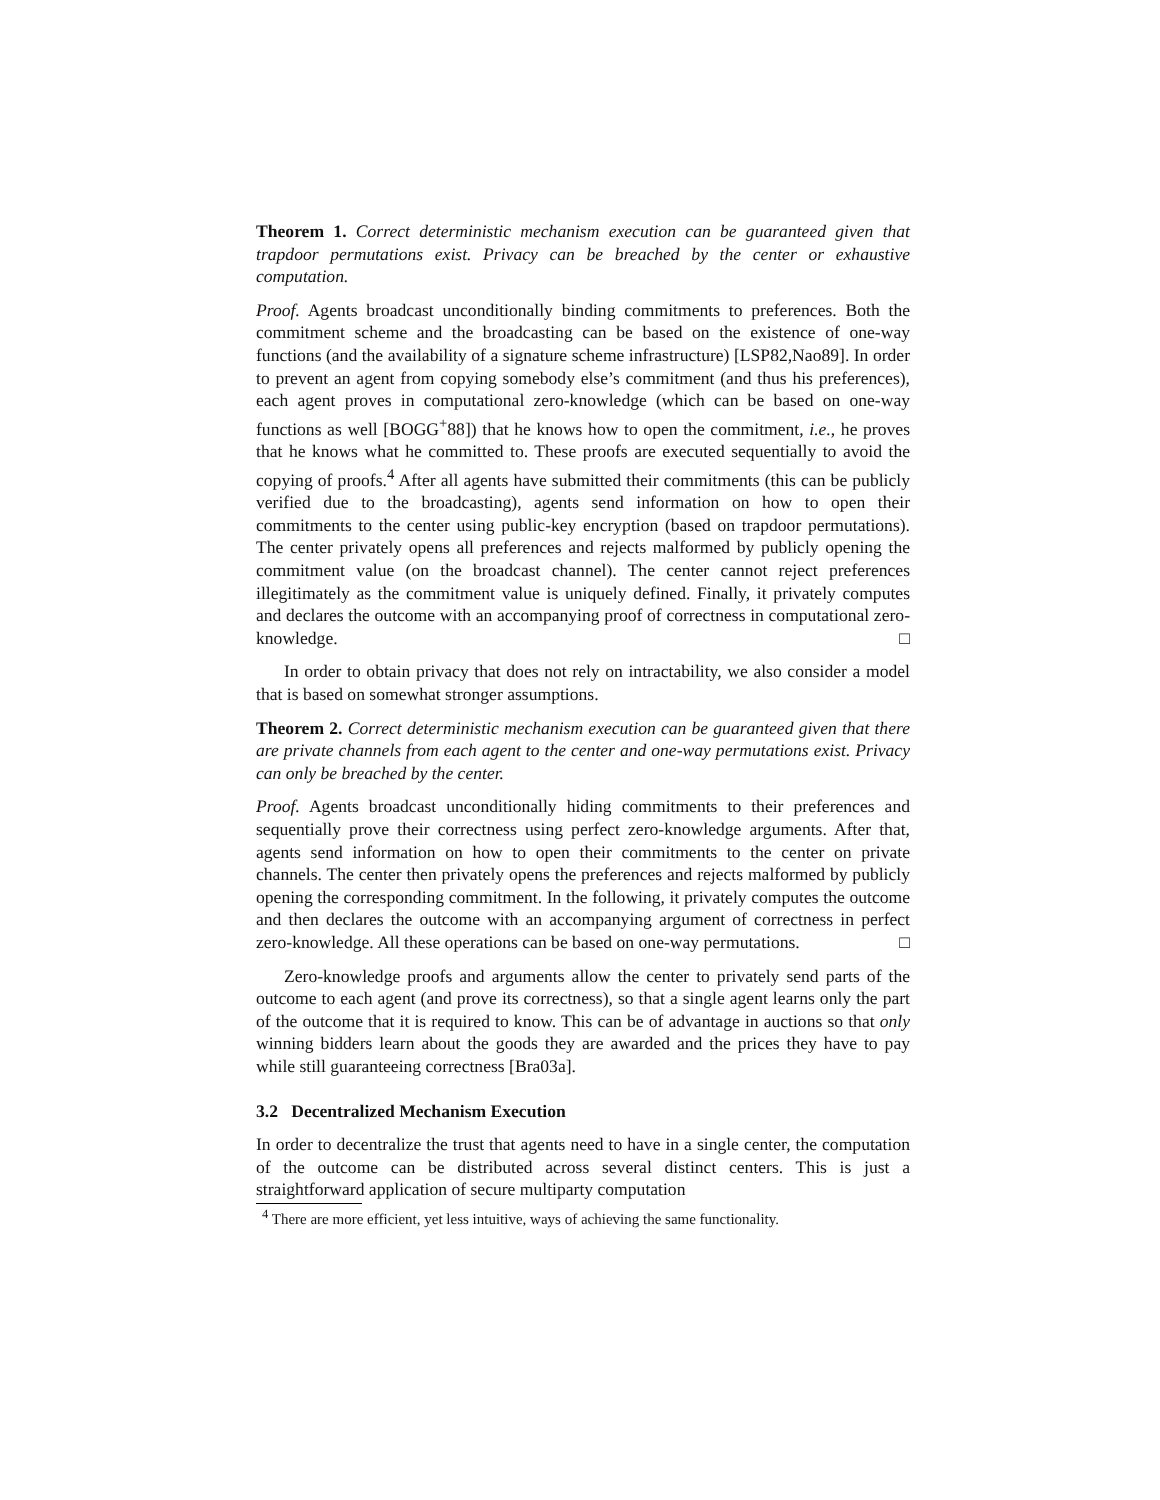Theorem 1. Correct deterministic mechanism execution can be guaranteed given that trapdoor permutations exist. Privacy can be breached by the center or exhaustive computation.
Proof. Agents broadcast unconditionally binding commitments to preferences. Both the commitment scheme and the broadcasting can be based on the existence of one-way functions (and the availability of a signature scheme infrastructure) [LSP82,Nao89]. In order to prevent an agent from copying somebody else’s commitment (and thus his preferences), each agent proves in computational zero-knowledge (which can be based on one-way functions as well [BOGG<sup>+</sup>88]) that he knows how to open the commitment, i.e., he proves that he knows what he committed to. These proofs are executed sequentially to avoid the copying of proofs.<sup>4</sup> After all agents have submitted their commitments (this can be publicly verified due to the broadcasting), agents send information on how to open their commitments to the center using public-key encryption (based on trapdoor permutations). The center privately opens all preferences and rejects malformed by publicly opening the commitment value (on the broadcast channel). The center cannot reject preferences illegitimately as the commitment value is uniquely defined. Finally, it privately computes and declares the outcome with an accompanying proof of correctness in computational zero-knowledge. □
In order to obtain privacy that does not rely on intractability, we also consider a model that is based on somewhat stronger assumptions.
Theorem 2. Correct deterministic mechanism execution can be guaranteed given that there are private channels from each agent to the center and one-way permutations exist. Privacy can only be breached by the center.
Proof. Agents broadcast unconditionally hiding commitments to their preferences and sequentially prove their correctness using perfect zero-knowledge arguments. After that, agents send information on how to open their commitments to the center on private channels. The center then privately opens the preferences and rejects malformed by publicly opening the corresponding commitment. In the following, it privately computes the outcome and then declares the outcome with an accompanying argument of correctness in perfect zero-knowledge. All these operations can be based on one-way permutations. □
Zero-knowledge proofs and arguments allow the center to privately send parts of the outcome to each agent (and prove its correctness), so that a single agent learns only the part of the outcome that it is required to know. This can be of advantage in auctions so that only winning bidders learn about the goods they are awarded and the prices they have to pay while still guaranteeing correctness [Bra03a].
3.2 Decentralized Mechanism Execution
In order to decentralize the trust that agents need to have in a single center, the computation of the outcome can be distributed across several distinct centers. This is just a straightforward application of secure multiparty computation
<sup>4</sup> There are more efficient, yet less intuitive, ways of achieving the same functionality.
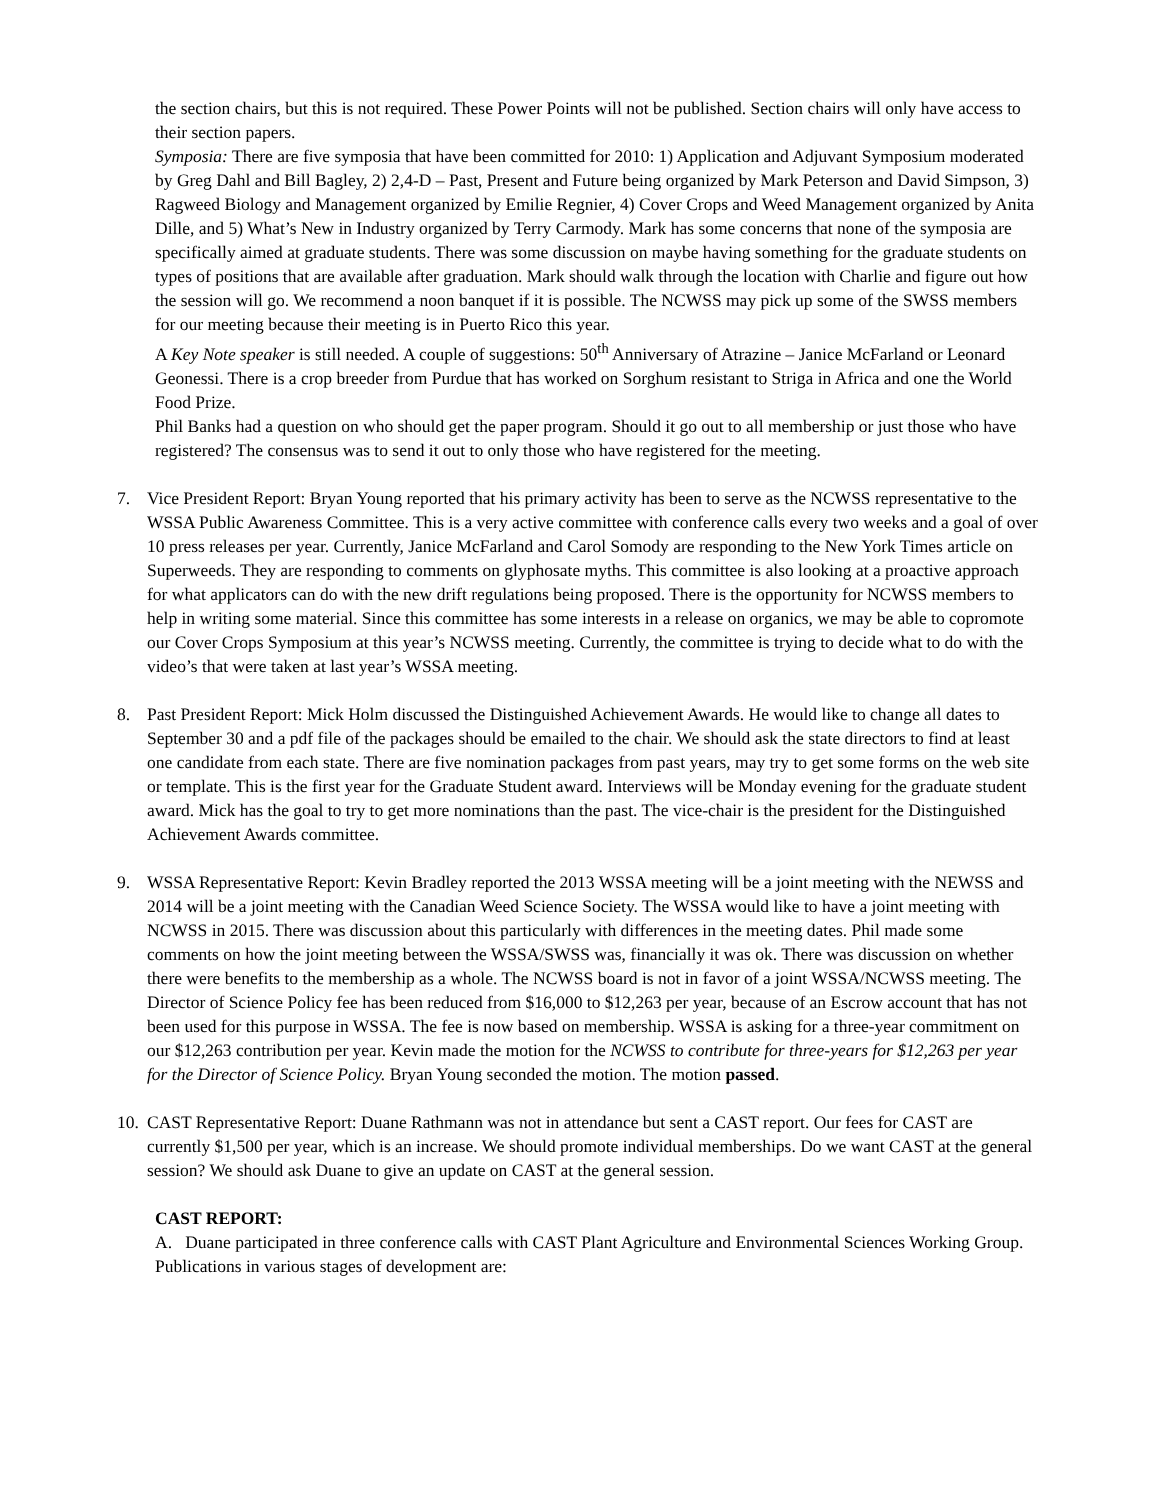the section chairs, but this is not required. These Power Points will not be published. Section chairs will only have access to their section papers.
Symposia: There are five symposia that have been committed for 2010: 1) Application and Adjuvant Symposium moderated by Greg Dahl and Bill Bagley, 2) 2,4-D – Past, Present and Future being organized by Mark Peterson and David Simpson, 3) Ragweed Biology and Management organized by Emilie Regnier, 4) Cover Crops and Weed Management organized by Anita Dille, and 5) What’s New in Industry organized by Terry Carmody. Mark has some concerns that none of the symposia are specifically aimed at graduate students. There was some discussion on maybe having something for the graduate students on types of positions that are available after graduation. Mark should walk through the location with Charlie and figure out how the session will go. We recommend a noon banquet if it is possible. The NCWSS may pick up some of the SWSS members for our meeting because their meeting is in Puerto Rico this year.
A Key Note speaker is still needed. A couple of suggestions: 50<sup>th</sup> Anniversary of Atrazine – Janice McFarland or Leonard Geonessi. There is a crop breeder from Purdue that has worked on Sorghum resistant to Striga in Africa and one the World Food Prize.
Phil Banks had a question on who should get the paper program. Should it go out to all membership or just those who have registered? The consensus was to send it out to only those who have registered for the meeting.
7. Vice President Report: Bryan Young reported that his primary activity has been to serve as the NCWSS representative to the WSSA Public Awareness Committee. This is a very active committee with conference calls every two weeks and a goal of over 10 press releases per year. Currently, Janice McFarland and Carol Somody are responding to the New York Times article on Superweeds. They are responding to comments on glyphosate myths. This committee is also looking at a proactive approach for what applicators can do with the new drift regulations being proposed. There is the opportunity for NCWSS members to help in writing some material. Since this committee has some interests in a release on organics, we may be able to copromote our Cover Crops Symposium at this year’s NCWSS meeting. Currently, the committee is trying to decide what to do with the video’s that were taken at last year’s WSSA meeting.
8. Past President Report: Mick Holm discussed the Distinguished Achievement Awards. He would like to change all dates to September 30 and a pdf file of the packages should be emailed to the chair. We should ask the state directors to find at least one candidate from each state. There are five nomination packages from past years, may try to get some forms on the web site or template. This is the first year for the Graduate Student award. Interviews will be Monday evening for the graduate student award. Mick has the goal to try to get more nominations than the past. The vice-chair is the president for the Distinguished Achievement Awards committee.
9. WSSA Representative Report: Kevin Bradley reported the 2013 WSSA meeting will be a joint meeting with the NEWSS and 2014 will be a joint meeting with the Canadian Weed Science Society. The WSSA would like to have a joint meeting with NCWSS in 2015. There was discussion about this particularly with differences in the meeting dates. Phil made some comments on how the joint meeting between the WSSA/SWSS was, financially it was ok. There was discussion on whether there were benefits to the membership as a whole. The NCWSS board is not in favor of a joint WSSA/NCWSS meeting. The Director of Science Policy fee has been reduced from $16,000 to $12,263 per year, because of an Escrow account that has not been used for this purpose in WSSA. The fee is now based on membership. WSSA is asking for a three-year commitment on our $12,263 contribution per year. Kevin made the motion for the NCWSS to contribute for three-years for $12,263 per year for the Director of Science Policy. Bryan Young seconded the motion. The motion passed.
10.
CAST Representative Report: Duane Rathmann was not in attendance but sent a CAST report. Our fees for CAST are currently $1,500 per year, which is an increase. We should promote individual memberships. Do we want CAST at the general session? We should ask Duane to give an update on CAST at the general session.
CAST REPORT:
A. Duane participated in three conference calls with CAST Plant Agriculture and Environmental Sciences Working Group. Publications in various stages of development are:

****************************************

▶ _The task_: The whole listing above should be restated word for word, minus any images.

▶ _Reply_:
Theorem 1. Correct deterministic mechanism execution can be guaranteed given that trapdoor permutations exist. Privacy can be breached by the center or exhaustive computation.
Proof. Agents broadcast unconditionally binding commitments to preferences. Both the commitment scheme and the broadcasting can be based on the existence of one-way functions (and the availability of a signature scheme infrastructure) [LSP82,Nao89]. In order to prevent an agent from copying somebody else’s commitment (and thus his preferences), each agent proves in computational zero-knowledge (which can be based on one-way functions as well [BOGG<sup>+</sup>88]) that he knows how to open the commitment, i.e., he proves that he knows what he committed to. These proofs are executed sequentially to avoid the copying of proofs.<sup>4</sup> After all agents have submitted their commitments (this can be publicly verified due to the broadcasting), agents send information on how to open their commitments to the center using public-key encryption (based on trapdoor permutations). The center privately opens all preferences and rejects malformed by publicly opening the commitment value (on the broadcast channel). The center cannot reject preferences illegitimately as the commitment value is uniquely defined. Finally, it privately computes and declares the outcome with an accompanying proof of correctness in computational zero-knowledge. □
In order to obtain privacy that does not rely on intractability, we also consider a model that is based on somewhat stronger assumptions.
Theorem 2. Correct deterministic mechanism execution can be guaranteed given that there are private channels from each agent to the center and one-way permutations exist. Privacy can only be breached by the center.
Proof. Agents broadcast unconditionally hiding commitments to their preferences and sequentially prove their correctness using perfect zero-knowledge arguments. After that, agents send information on how to open their commitments to the center on private channels. The center then privately opens the preferences and rejects malformed by publicly opening the corresponding commitment. In the following, it privately computes the outcome and then declares the outcome with an accompanying argument of correctness in perfect zero-knowledge. All these operations can be based on one-way permutations. □
Zero-knowledge proofs and arguments allow the center to privately send parts of the outcome to each agent (and prove its correctness), so that a single agent learns only the part of the outcome that it is required to know. This can be of advantage in auctions so that only winning bidders learn about the goods they are awarded and the prices they have to pay while still guaranteeing correctness [Bra03a].
3.2 Decentralized Mechanism Execution
In order to decentralize the trust that agents need to have in a single center, the computation of the outcome can be distributed across several distinct centers. This is just a straightforward application of secure multiparty computation
<sup>4</sup> There are more efficient, yet less intuitive, ways of achieving the same functionality.
the section chairs, but this is not required. These Power Points will not be published. Section chairs will only have access to their section papers.
Symposia: There are five symposia that have been committed for 2010: 1) Application and Adjuvant Symposium moderated by Greg Dahl and Bill Bagley, 2) 2,4-D – Past, Present and Future being organized by Mark Peterson and David Simpson, 3) Ragweed Biology and Management organized by Emilie Regnier, 4) Cover Crops and Weed Management organized by Anita Dille, and 5) What’s New in Industry organized by Terry Carmody. Mark has some concerns that none of the symposia are specifically aimed at graduate students. There was some discussion on maybe having something for the graduate students on types of positions that are available after graduation. Mark should walk through the location with Charlie and figure out how the session will go. We recommend a noon banquet if it is possible. The NCWSS may pick up some of the SWSS members for our meeting because their meeting is in Puerto Rico this year.
A Key Note speaker is still needed. A couple of suggestions: 50<sup>th</sup> Anniversary of Atrazine – Janice McFarland or Leonard Geonessi. There is a crop breeder from Purdue that has worked on Sorghum resistant to Striga in Africa and one the World Food Prize.
Phil Banks had a question on who should get the paper program. Should it go out to all membership or just those who have registered? The consensus was to send it out to only those who have registered for the meeting.
7. Vice President Report: Bryan Young reported that his primary activity has been to serve as the NCWSS representative to the WSSA Public Awareness Committee. This is a very active committee with conference calls every two weeks and a goal of over 10 press releases per year. Currently, Janice McFarland and Carol Somody are responding to the New York Times article on Superweeds. They are responding to comments on glyphosate myths. This committee is also looking at a proactive approach for what applicators can do with the new drift regulations being proposed. There is the opportunity for NCWSS members to help in writing some material. Since this committee has some interests in a release on organics, we may be able to copromote our Cover Crops Symposium at this year’s NCWSS meeting. Currently, the committee is trying to decide what to do with the video’s that were taken at last year’s WSSA meeting.
8. Past President Report: Mick Holm discussed the Distinguished Achievement Awards. He would like to change all dates to September 30 and a pdf file of the packages should be emailed to the chair. We should ask the state directors to find at least one candidate from each state. There are five nomination packages from past years, may try to get some forms on the web site or template. This is the first year for the Graduate Student award. Interviews will be Monday evening for the graduate student award. Mick has the goal to try to get more nominations than the past. The vice-chair is the president for the Distinguished Achievement Awards committee.
9. WSSA Representative Report: Kevin Bradley reported the 2013 WSSA meeting will be a joint meeting with the NEWSS and 2014 will be a joint meeting with the Canadian Weed Science Society. The WSSA would like to have a joint meeting with NCWSS in 2015. There was discussion about this particularly with differences in the meeting dates. Phil made some comments on how the joint meeting between the WSSA/SWSS was, financially it was ok. There was discussion on whether there were benefits to the membership as a whole. The NCWSS board is not in favor of a joint WSSA/NCWSS meeting. The Director of Science Policy fee has been reduced from $16,000 to $12,263 per year, because of an Escrow account that has not been used for this purpose in WSSA. The fee is now based on membership. WSSA is asking for a three-year commitment on our $12,263 contribution per year. Kevin made the motion for the NCWSS to contribute for three-years for $12,263 per year for the Director of Science Policy. Bryan Young seconded the motion. The motion passed.
10.
CAST Representative Report: Duane Rathmann was not in attendance but sent a CAST report. Our fees for CAST are currently $1,500 per year, which is an increase. We should promote individual memberships. Do we want CAST at the general session? We should ask Duane to give an update on CAST at the general session.
CAST REPORT:
A. Duane participated in three conference calls with CAST Plant Agriculture and Environmental Sciences Working Group. Publications in various stages of development are:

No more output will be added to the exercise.